## APPLY WHAT YOU READ:
[A] In the passage on heart valve replacement, condense the paragraph beginning "The research team used data" into a short bulleted list that keeps its main facts.
[B] Extend the passage on heart valve replacement with a paragraph that follows its final sentence.

It made Brennan rethink his study goals. And because patients including Strong were part of the team that planned and carried out the study, he changed the outcomes the study measured, adding discharge location—whether patients go home from the procedure or to a nursing home.
“That was an outcome the patients were really interested in,” he says. Another critical patient concern was, “How much time are we going to spend in the hospital rather than at home?”
Straight Home from the Hospital
The research team used data from Medicare claims from 9,464 people, all of whom were 65 or older, deemed intermediate- or high-risk patients, and eligible for either type of treatment. Half had received TAVR; the others, surgical valve replacement. Brennan’s team drew the data from databases built by the Society of Thoracic Surgeons and the American College of Cardiology. Both clinician groups served as partners on the study.
As expected, compared with people who had surgery, the patients who had TAVR had shorter hospital stays: an average of four days, instead of eight. And the team reported that one year after the procedure, people did about equally well with either approach in terms of rates of death, strokes, and amount of time outside a hospital.

## PROVIDED RECORDS:
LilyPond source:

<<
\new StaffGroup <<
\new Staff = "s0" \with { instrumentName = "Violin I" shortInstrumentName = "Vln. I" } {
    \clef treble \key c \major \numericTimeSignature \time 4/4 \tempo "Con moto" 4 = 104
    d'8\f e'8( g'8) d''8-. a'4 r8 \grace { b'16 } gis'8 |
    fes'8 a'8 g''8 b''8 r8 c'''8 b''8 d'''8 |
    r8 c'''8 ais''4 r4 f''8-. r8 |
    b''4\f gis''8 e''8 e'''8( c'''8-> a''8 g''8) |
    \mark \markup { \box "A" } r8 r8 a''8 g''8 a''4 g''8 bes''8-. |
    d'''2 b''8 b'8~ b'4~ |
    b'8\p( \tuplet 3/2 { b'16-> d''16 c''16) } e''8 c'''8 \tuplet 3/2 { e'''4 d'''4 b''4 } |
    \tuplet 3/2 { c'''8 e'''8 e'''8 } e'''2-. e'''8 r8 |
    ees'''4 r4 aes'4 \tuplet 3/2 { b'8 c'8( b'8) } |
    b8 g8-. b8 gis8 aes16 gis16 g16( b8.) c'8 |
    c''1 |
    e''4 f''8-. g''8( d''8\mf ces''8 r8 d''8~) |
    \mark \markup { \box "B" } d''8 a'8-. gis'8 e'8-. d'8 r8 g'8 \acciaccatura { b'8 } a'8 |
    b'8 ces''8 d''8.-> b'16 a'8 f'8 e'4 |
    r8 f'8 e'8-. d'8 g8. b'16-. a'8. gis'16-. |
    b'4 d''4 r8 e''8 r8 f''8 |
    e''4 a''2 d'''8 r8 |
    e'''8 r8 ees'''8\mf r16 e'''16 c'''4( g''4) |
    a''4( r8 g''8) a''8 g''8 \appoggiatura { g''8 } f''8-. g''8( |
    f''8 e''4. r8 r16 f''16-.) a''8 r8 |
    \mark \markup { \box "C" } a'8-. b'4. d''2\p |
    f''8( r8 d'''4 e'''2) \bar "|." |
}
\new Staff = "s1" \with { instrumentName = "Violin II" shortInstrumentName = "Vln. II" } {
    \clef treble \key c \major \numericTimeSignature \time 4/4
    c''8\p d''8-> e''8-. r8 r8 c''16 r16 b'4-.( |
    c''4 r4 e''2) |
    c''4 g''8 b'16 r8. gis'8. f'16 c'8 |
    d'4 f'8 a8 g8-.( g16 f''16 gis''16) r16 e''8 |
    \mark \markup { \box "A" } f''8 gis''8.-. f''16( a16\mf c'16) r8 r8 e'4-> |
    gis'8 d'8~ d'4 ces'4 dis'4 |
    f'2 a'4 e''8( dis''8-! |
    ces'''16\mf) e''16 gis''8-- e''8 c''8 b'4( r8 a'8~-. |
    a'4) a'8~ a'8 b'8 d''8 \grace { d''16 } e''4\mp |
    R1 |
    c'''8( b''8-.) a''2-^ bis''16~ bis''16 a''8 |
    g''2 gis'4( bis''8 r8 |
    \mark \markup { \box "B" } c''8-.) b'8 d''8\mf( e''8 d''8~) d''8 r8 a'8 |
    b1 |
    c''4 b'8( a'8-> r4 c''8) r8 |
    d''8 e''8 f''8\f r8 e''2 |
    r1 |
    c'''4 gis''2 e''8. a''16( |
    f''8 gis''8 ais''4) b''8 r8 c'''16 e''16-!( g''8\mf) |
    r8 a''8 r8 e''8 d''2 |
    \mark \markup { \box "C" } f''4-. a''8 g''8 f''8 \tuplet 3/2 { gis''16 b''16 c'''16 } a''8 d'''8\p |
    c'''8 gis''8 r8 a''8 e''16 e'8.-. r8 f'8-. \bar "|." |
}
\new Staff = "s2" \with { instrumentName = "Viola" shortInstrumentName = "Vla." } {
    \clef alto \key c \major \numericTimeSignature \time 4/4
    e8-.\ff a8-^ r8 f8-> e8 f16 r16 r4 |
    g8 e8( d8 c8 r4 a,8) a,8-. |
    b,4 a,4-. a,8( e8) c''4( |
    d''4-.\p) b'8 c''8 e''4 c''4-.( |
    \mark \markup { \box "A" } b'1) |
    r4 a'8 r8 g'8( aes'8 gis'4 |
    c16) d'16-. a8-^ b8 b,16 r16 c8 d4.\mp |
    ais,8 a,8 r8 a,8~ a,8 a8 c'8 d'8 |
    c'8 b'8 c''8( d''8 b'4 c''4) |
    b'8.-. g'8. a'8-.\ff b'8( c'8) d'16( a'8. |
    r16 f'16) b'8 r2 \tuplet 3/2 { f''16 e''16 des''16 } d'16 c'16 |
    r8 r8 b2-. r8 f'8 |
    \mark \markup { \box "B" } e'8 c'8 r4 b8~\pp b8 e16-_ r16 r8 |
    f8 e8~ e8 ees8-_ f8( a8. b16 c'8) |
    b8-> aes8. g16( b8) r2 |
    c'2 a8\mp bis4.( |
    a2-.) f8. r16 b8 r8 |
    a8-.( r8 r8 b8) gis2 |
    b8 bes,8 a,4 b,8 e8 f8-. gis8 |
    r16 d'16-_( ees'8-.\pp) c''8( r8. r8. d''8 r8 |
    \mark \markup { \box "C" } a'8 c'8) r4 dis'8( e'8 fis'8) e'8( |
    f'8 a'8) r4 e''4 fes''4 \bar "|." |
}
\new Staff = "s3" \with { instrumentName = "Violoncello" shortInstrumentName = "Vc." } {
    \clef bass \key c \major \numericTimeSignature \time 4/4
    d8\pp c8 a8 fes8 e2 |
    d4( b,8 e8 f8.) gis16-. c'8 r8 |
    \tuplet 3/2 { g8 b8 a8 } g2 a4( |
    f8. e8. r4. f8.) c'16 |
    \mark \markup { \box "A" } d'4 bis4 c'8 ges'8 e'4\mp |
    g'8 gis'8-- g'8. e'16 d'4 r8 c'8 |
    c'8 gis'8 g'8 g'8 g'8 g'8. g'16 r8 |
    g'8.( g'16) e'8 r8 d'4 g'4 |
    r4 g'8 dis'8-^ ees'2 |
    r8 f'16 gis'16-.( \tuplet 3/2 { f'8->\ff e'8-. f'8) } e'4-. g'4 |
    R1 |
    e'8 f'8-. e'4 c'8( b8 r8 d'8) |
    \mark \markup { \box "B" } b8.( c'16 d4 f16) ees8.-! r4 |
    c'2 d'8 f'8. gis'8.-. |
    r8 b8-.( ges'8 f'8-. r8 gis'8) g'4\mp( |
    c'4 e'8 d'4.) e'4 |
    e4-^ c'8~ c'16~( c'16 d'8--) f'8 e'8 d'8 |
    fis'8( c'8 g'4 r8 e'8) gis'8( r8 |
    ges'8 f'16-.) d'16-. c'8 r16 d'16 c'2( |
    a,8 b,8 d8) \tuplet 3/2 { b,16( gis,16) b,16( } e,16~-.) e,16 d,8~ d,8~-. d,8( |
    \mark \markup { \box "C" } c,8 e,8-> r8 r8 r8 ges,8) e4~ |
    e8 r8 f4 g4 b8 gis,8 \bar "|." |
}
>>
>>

## ACTIVITY ANSWERS:
[A]
- Source: Medicare claims for 9,464 people aged 65 or older, all intermediate- or high-risk and eligible for either treatment.
- Half received TAVR; the other half received surgical valve replacement.
- The data came from databases built by the Society of Thoracic Surgeons and the American College of Cardiology, both of which were partners on the study.

[B]
But there was one critical difference: Some 70 percent of those who had TAVR went home from the hospital, rather than to a nursing home or rehabilitation center. That was true for only 41 percent of the patients who had surgery. Brennan says, “Discharge location is important on face value—patients want to recover in familiar and comfortable surroundings—and as a marker of subsequent quality of life.”
I would love to see it down to where you would sit with your cardiologist and make decisions based on where you are in life.Brenda Schawe Patient partner, PCORI-funded study
A limitation of the study was that it followed patients for only a year, so it can’t say how patients do over the longer term.
The results largely echo the findings of previous studies that involved narrower patient populations, with fewer health concerns among participants.
The nonsurgical method, says Thomas E. MacGillivray, MD, Chief of Cardiac Surgery and Thoracic Transplant at Houston Methodist Cardiovascular Surgery Associates and treasurer of The Society of Thoracic Surgeons, “allows patients to leave the hospital sooner than conventional surgery and to often go directly home rather than to a rehab or nursing home. We are hopeful that the long-term results of this procedure will show improved quality and length of life without the need for further surgeries or hospitalizations."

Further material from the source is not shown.